Amidst the public debate, the clock may be ticking on the lifespan of the TSA policy just when it is beginning to gain some traction. Indigenous software giant SystemSpecs invented Remita, the software which powers the TSA. However, despite having a valid contractual agreement with the CBN for a 1 per cent service fee to be shared in an agreed formula with the CBN and DMBs, the ICT firm has not been paid by the government. As such, the implementation of the policy may be unsustainable, since SystemSpecs may be unable to provide its service indefinitely while the government withholds its statutory remuneration for services rendered.

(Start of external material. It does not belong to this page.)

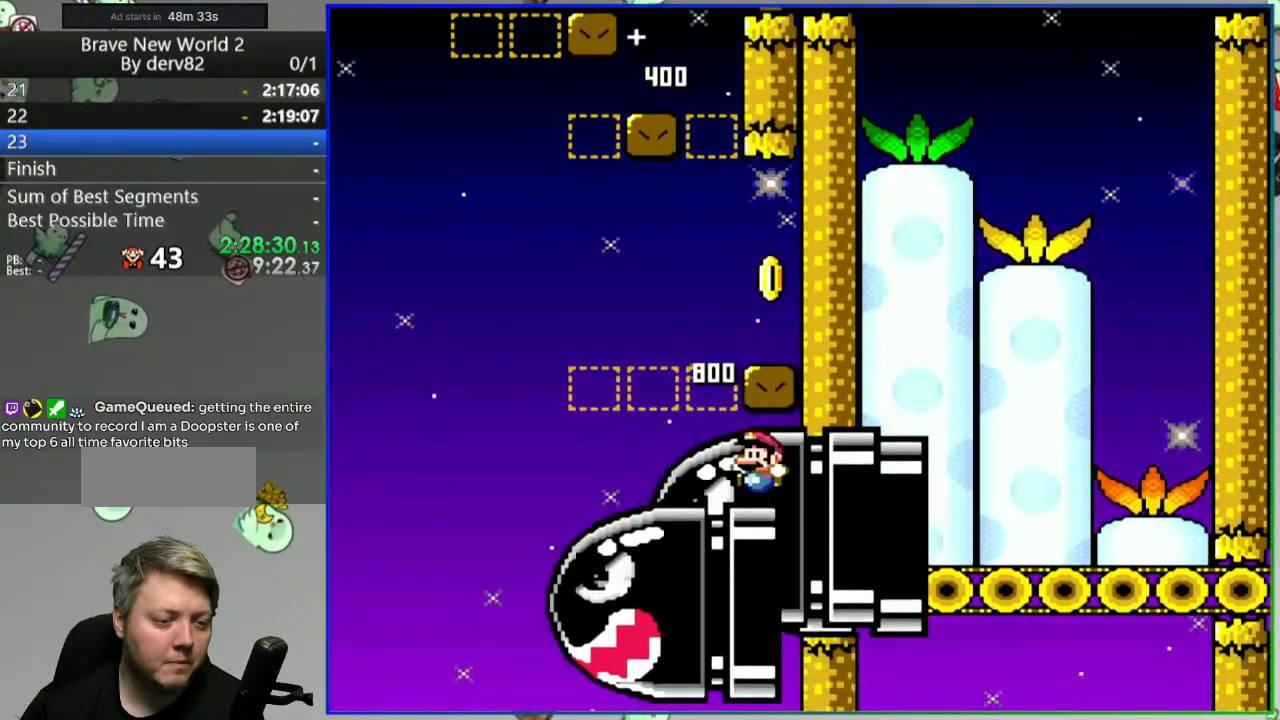
{"dt_ms": 500, "buttons": ["Y"], "events": [[250, "DPAD_LEFT", "up"]]}
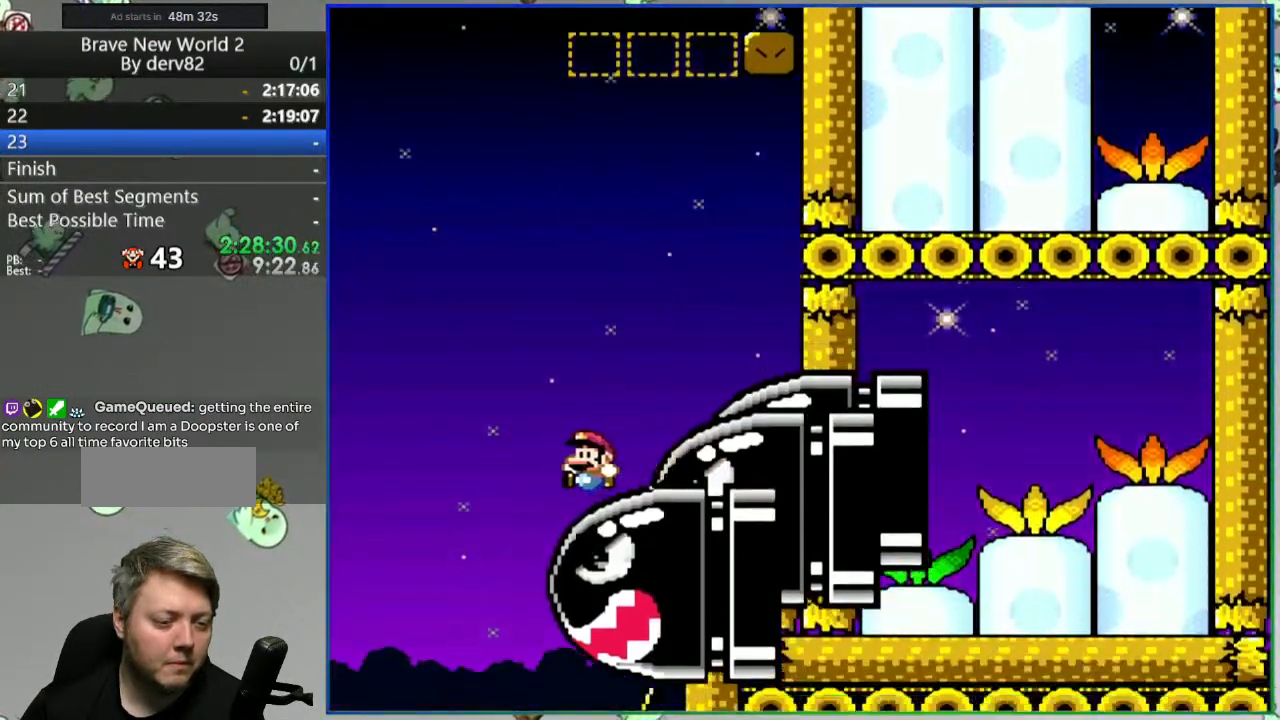
{"dt_ms": 500, "buttons": ["B", "Y", "DPAD_RIGHT"], "events": [[50, "DPAD_RIGHT", "down"], [350, "B", "down"]]}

“We must promote and reward indigenous entrepreneurs. Except our nation begins to respect intellectual property rights and reward innovation, we must be careful not to scare intellectuals and core professionals from wanting to do any business with government,” SystemSpecs said in a recent press release.
Its Executive Director, Deremi Atanda, reiterated this during an interview with CNBC Africa recently when he argued that it was tough for SystemSpecs to continually render services to the government but remain unpaid indefinitely. “We have taken this challenge upon ourselves for the sake of other IT entrepreneurs,” he said. “It’s not been easy going ahead without being paid for months. But we know that once this is sorted out, it charts the path for others coming into the market.”
If the impasse lingers and the TSA fails, observers say the economy would virtually grind to a halt. Government would basically be cash-strapped and unable to keep tabs on its income and expenditure. Remita is integrated into the commercial bank and MDAs’ systems. The network is so vast that if the banks stop operating the Remita e-collection arrangement, it will cause some significant disruption to the economic life of these agencies. Civil servants would be left unpaid and more significantly, this state of affairs would mark a return to the era of full-scale corruption and misappropriation of public funds.
Government would be forced to resort to borrowing from commercial banks at high interest rates. Unfortunately, the process would not be as smooth-sailing as it used to be, considering that banks are currently grappling with liquidity problems resulting from the implementation of the policy. So, if according to Lai Mohammed’s submission two weeks ago that the TSA “Averted Nigeria’s collapse”, then Mr President must do all that is in power to ensure that the singular most remarkable achievement of this government is not jeopardised, setting us on the path of “collapse”.